EPA Chief Environmental Regulator Mark Gifford says the EPA does not intend to amend its MWOO revocation, or allow the material to be used as a soil amendment on agricultural, mining rehabilitation or forestry land.

“The research undertaken on MWOO has been extensive, including an assessment of human health and ecological risks when applied as a soil amendment and advice from scientific experts,” Mr Gifford said.

“The research clearly shows that the potential risks outweigh the limited benefits of applying MWOO on agricultural land, given the levels of contamination left behind such as glass and plastics, as well as metals and chemicals.”

The NSW EPA is seeking feedback on the future use of mixed waste organic outputs (MWOO), and a proposed transition package to support the alternative waste treatment (AWT) industry transition.

The proposed transition package follows the EPA’s October 2018 revocation of the general and specific Resource Recovery Order and Resource Recovery Exemption for the application of MWOO.

Mr Gifford said the NSW Government’s proposed $6.5 million transition package is designed to help industry consider and develop new sustainable solutions to manage general household waste.

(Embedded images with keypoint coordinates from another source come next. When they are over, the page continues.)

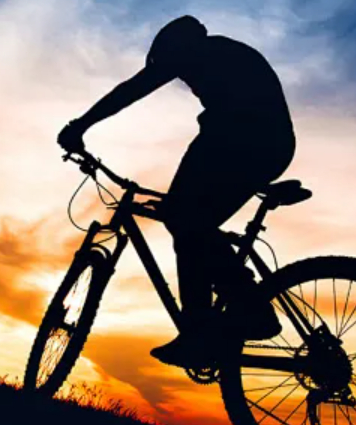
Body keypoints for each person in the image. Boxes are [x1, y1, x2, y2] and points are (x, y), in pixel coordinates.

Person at [57, 15, 295, 368]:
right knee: (189, 223)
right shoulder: (222, 52)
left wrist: (80, 126)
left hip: (240, 139)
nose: (177, 74)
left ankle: (231, 317)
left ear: (179, 49)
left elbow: (132, 89)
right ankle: (212, 324)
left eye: (170, 63)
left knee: (186, 221)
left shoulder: (206, 54)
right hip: (261, 143)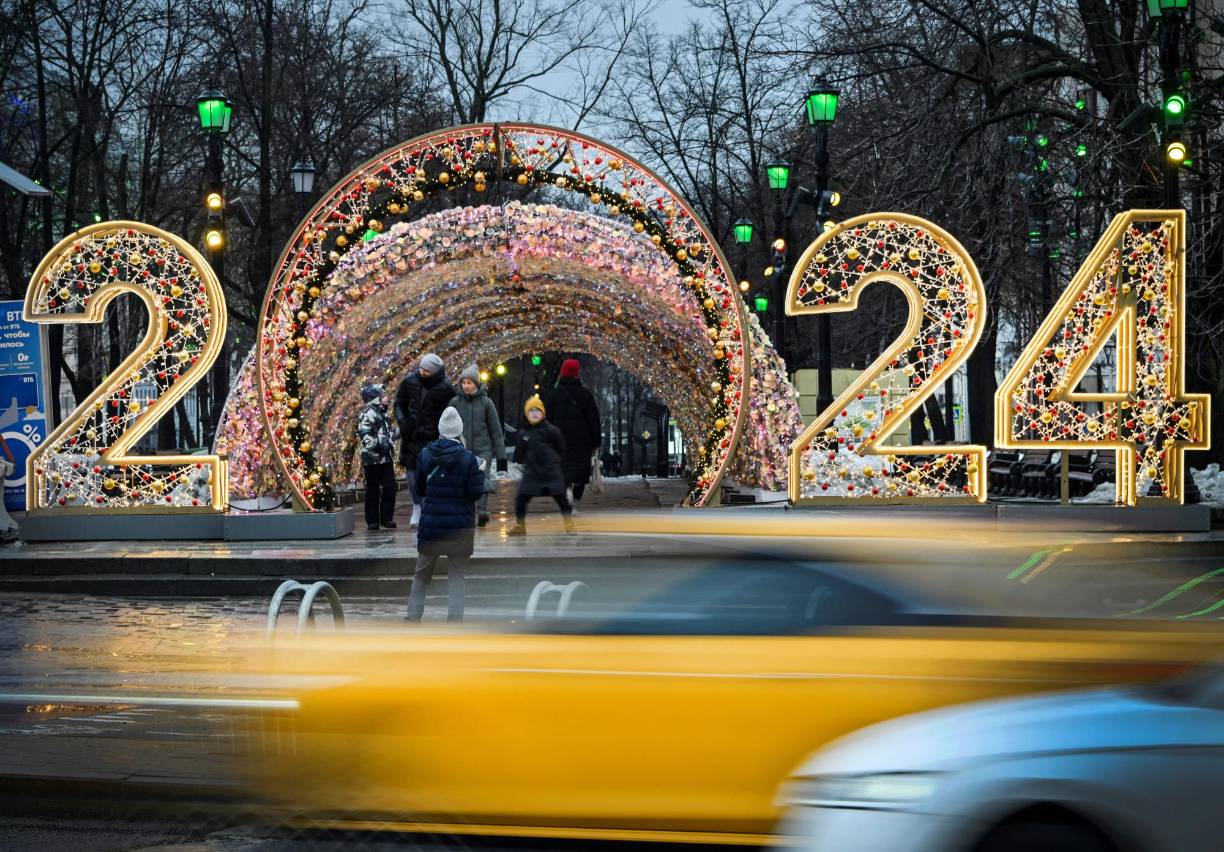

“This is just the first step in considering new and future uses for general household waste, with significant work underway to improve the management of waste in NSW through the development of a 20 Year Waste Strategy,” Mr Gifford said.

“The $6.5 million package includes funding for AWT operators to undertake research and development into alternative products and end markets for household general waste, and to make the required changes to their facilities to produce products, such as refuse derived fuel or other innovative new uses.”

Mr Gifford said funding is available to introduce food organics and garden organics (FOGO) processing lines at AWT facilities.

“More than 40 NSW councils are already providing FOGO kerbside collections to households, or food only collections as sustainable alternatives in managing general household waste,” Mr Gifford said.

“The NSW Government is also extending existing funding to minimise the risk of disruption to kerbside collection services and ensure that any additional transport and landfill costs are not passed on to councils or ratepayers.”

According to Mr Gifford, NSW Health advised that they do not expect any adverse health effects as a result of past use of MWOO on agricultural land.

“The health risk assessment identified certain circumstances where exposure to chemicals could occur at levels that are higher than referenced doses, but these circumstances would be unusual and short lived,” Mr Gifford said.

According to Australian Council of Recycling CEO Pete Shmigel, if the NSW Government implements the EPA’s decision, waste to landfill or incineration will increase by roughly 25 per cent.

“It is hard to understand how an internationally proven product successfully used by local farmers and others for nearly 20 years – and which the NSW Government has previously said has no human health impact – can be banned,” Mr Shmigel said.

“While industry has been given no opportunity to see the report cited in today’s media, we were yesterday ‘confidentially’ briefed by the EPA that laboratory tests on our industry’s material were done at 10 times the actual permissible usage.”

Mr Shmigel said industry has on several occasions offered to develop and invest in new performance levels to address EPA concerns.

“That offer has been de facto rejected, or is now being dismissed as unachievable, without robust industry consultation,” Mr Shmigel said.

“Therefore, the prospect of an environmentally beneficial and economically sustainable way forward has been seemingly ruled out by the EPA, which is fully unproductive.”

In contrast, Total Environment Centre Executive Director Jeff Angel welcomed the EPA’s decision.

“This issue has been festering for over 10 years, when we and scientists first drew attention to the potential pollution from the toxic chemicals and plastics that was being applied as a so-called soil enhancer,” Mr Angel said.

“It’s now clear it was poisoning the environment and threatens human health. We don’t need this stuff spread across the environment, and better ways need to be found to reuse the resources.”